[WORK REQUEST]: Copy out the data that comes next, character for character, and leave the images aside.
»»
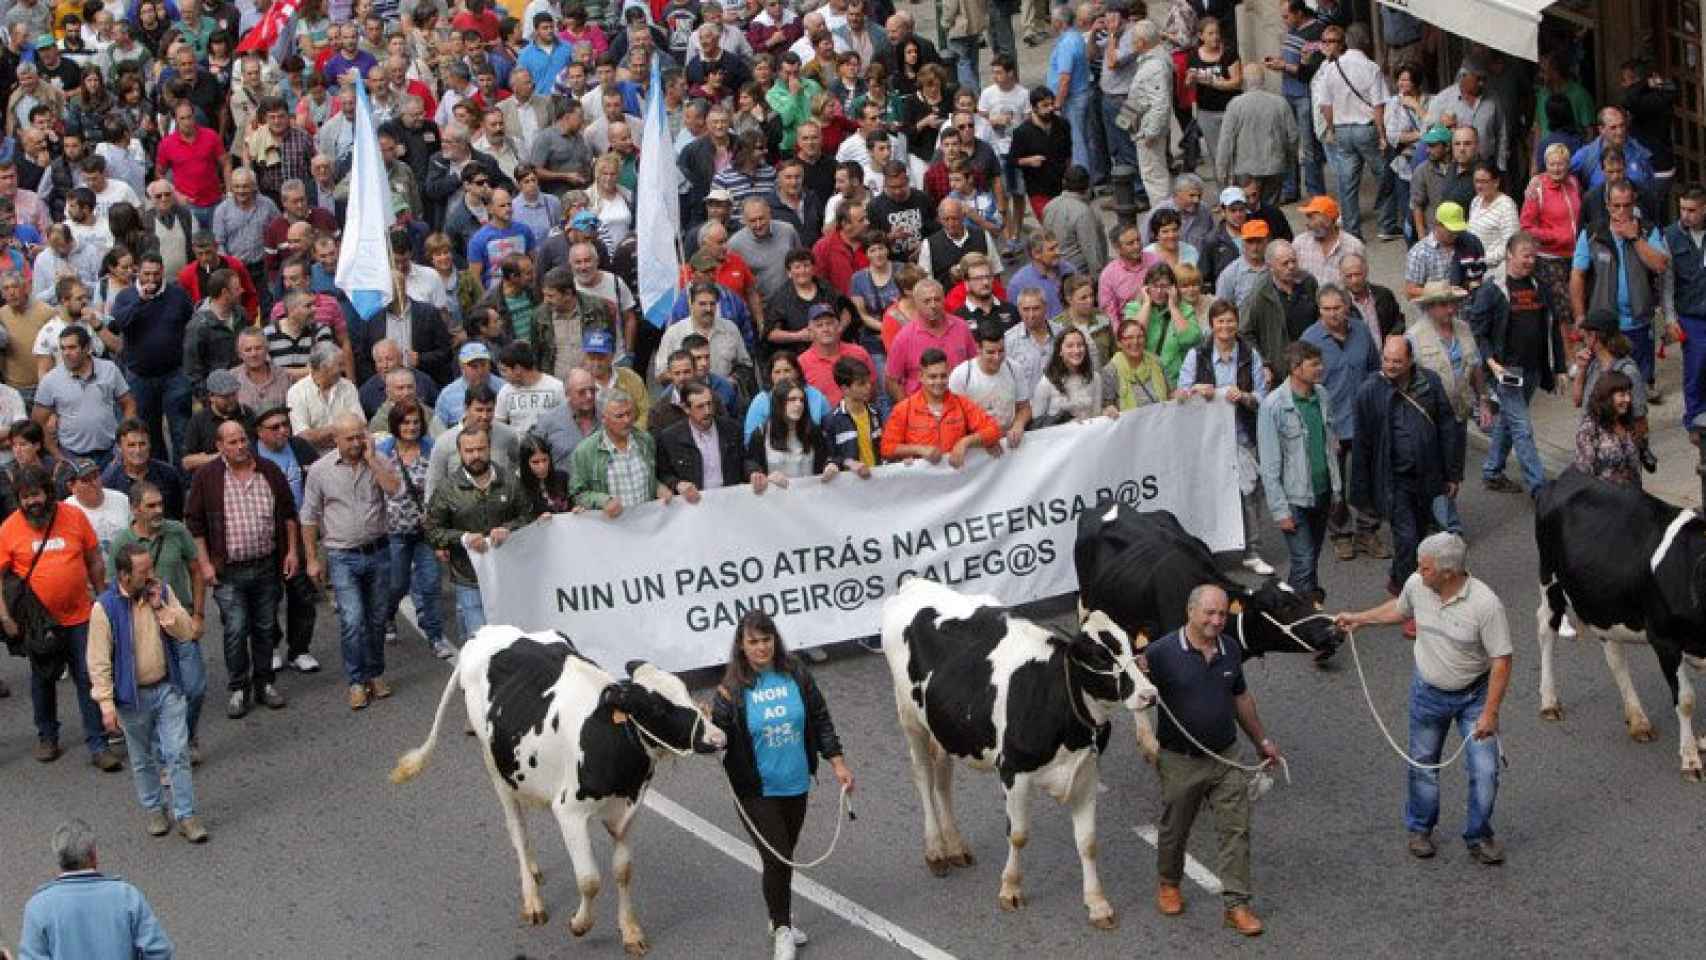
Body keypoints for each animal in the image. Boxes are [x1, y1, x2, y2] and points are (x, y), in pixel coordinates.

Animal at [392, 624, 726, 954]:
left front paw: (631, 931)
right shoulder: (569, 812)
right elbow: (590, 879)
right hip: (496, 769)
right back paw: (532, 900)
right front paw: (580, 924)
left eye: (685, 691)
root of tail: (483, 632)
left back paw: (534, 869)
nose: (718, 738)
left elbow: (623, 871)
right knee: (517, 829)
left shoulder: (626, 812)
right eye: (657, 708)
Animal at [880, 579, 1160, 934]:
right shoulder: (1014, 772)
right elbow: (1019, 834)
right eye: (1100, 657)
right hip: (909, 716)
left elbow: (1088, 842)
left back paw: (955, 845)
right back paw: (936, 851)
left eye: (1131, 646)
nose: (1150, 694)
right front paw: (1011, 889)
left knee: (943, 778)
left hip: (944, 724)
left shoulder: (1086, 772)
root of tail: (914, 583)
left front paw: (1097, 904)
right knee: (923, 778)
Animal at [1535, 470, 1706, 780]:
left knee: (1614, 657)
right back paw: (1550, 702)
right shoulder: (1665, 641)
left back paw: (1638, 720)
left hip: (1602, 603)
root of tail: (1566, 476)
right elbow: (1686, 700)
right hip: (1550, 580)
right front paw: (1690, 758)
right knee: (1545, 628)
««
[REPLY]:
Body keypoints for each animal in the image. Boxes are [x1, y1, x2, y2] and points are (x, y), in pixel coordinates.

Animal at [392, 624, 726, 954]:
left front paw: (631, 931)
right shoulder: (569, 812)
right elbow: (590, 879)
right hip: (496, 769)
right back paw: (532, 900)
right front paw: (580, 924)
left eye: (685, 691)
root of tail: (483, 632)
left back paw: (534, 869)
nose: (718, 738)
left elbow: (623, 871)
right knee: (517, 829)
left shoulder: (626, 812)
right eye: (657, 708)
Animal at [880, 579, 1160, 934]:
right shoulder: (1014, 772)
right elbow: (1019, 834)
right eye: (1100, 657)
right hip: (909, 716)
left elbow: (1088, 842)
left back paw: (955, 845)
right back paw: (936, 851)
left eye: (1131, 646)
nose: (1150, 694)
right front paw: (1011, 889)
left knee: (943, 778)
left hip: (944, 724)
left shoulder: (1086, 772)
root of tail: (914, 583)
left front paw: (1097, 904)
right knee: (923, 778)
Animal at [1535, 470, 1706, 780]:
left knee: (1614, 657)
right back paw: (1550, 702)
right shoulder: (1665, 641)
left back paw: (1638, 720)
left hip: (1602, 603)
root of tail: (1566, 476)
right elbow: (1686, 700)
right hip: (1550, 580)
right front paw: (1690, 758)
right knee: (1545, 628)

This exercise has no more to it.